After a hearing on petitioner's post-conviction relief claims, the
superior court found that petitioner's criminal trial counsel knew of the
developing body of law prohibiting expert testimony on the credibility of
child sexual-abuse victims and that Dr. Langelier was prone to deliver such
testimony; that defense counsel have a duty to preserve issues for appeal;
that petitioner's counsel did not take advantage of opportunities to do so
by objecting or moving for a mistrial; and that there was no tactical reason
to support this failure. On this basis, the superior court concluded that
the failure of petitioner's counsel to object to Dr. Langelier's testimony
fell below the standard of a reasonably competent attorney at the time of
trial and that there was a reasonable probability that the outcome of
petitioner's trial would have been different had counsel made a timely
objection to Dr. Langelier's testimony.
Whether the failure to object in the present case was conduct that fell
below the standard of a reasonably competent defense attorney in Vermont in
1985 is a close question, but we think evidence supports the superior
court's conclusion. See In re Fadden, 148 Vt. 116, 119, 530 A.2d 560, 562
(1987) (post-conviction findings measured by clearly erroneous standard).

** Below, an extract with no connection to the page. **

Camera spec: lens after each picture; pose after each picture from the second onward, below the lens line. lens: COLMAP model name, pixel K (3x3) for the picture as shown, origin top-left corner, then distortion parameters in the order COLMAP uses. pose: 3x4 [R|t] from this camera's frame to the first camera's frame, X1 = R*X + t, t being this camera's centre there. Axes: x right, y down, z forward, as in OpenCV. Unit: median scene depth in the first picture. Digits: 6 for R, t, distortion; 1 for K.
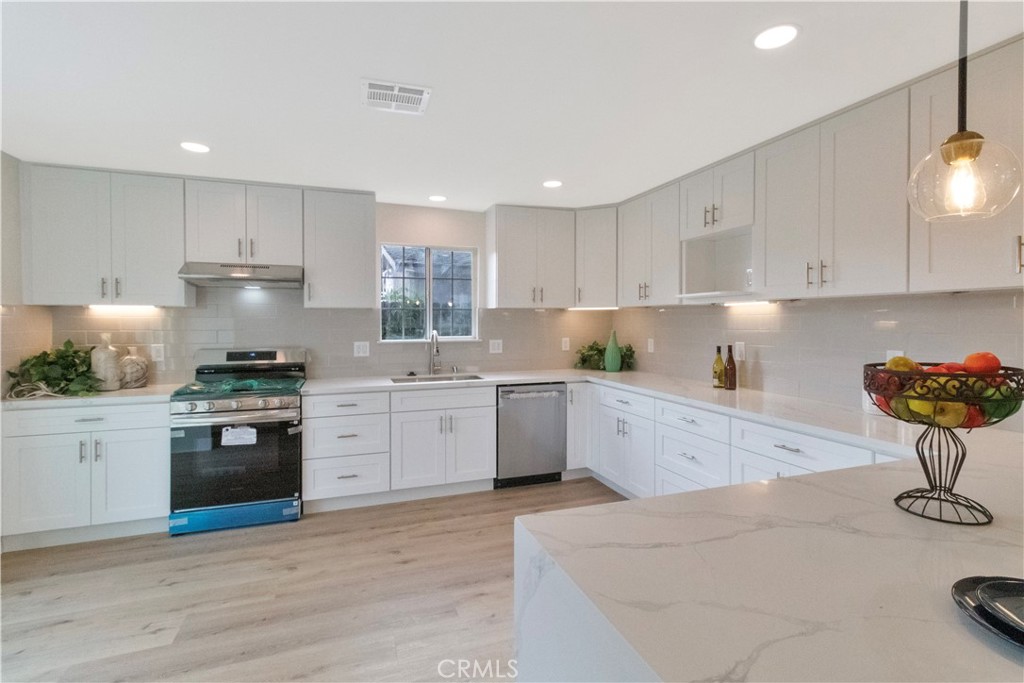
lens RADIAL K [[490.7, 0, 512.9], [0, 490.7, 325.4], [0, 0, 1]] dist [0.010398, 0.000260]
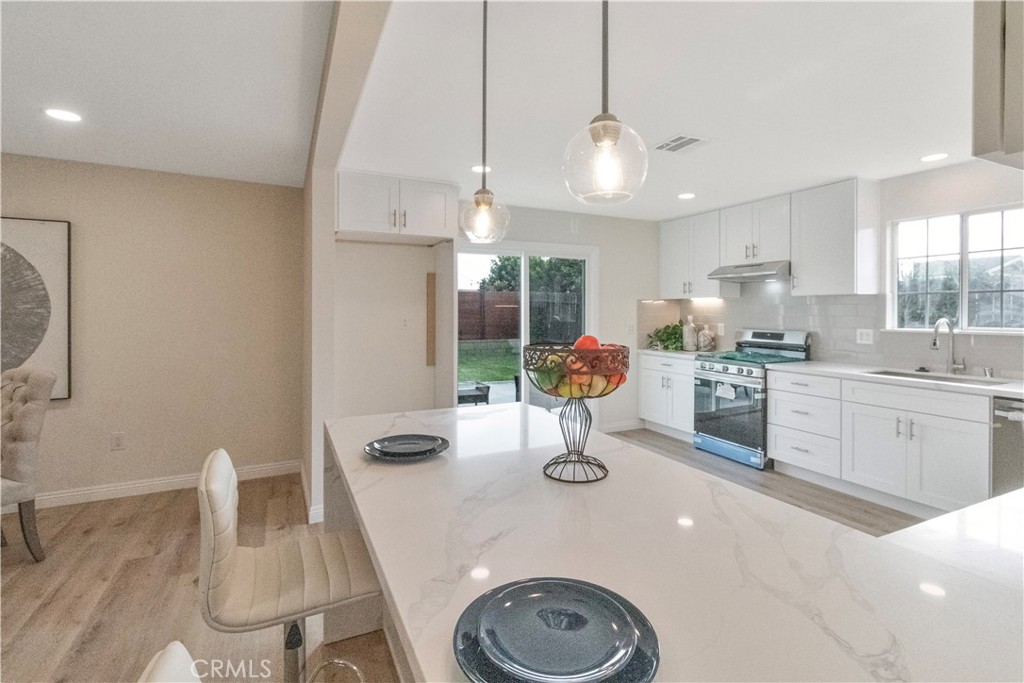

The State argues that petitioner's counsel could not have known, at the time
petitioner was convicted, that this Court would so strongly condemn expert
testimony on the credibility of child sexual-abuse victims. Although it is
true that Catsam was not yet decided, petitioner's counsel himself had
raised and briefed the issue before petitioner's trial, citing authority
relied upon in the Catsam decision. Further, even the State had conceded
immediately before trial that such testimony was improper. On these facts,
we find no error in the court's conclusion.
The evidence also supports the conclusion that there was a reasonable
probability that the outcome of petitioner's trial would have been different
had counsel challenged Dr. Langelier's testimony. The State presented her
testimony at the end of the its case, and the testimony prejudiced
petitioner by improperly bolstering the victim's testimony. See Catsam, 148
Vt. at 370-71, 534 A.2d at 187-88. The fact that the conviction in a
companion case was overturned on the basis of defense counsel's objection to
the admission of similar expert testimony underscores our conclusion. See
footnote *. In that case, we were unable to hold that the error was
harmless. Inasmuch as the record herein contains no stronger extrinsic
evidence of guilt, we must agree with the trial court. See id. at 372, 354 A.2d at 188 (admission of this type of expert testimony might be harmless in
a case in which there was ample extrinsic evidence of guilt).
Because petitioner has met the test set forth in Strickland and
Pernicka, he is entitled to a new trial.
FOR THE COURT:
FN1. The father was convicted in July 1985 of sexually assaulting his
daughter. At his trial, defense counsel objected to the admission of
expert testimony concerning the credibility of the victim, and the
conviction was reversed by this Court in an unpublished entry order. State
v. Ross, No. 86-017 (Vt. Mar. 8, 1988). The order held that admission of
the expert testimony was improper and could not be considered harmless error.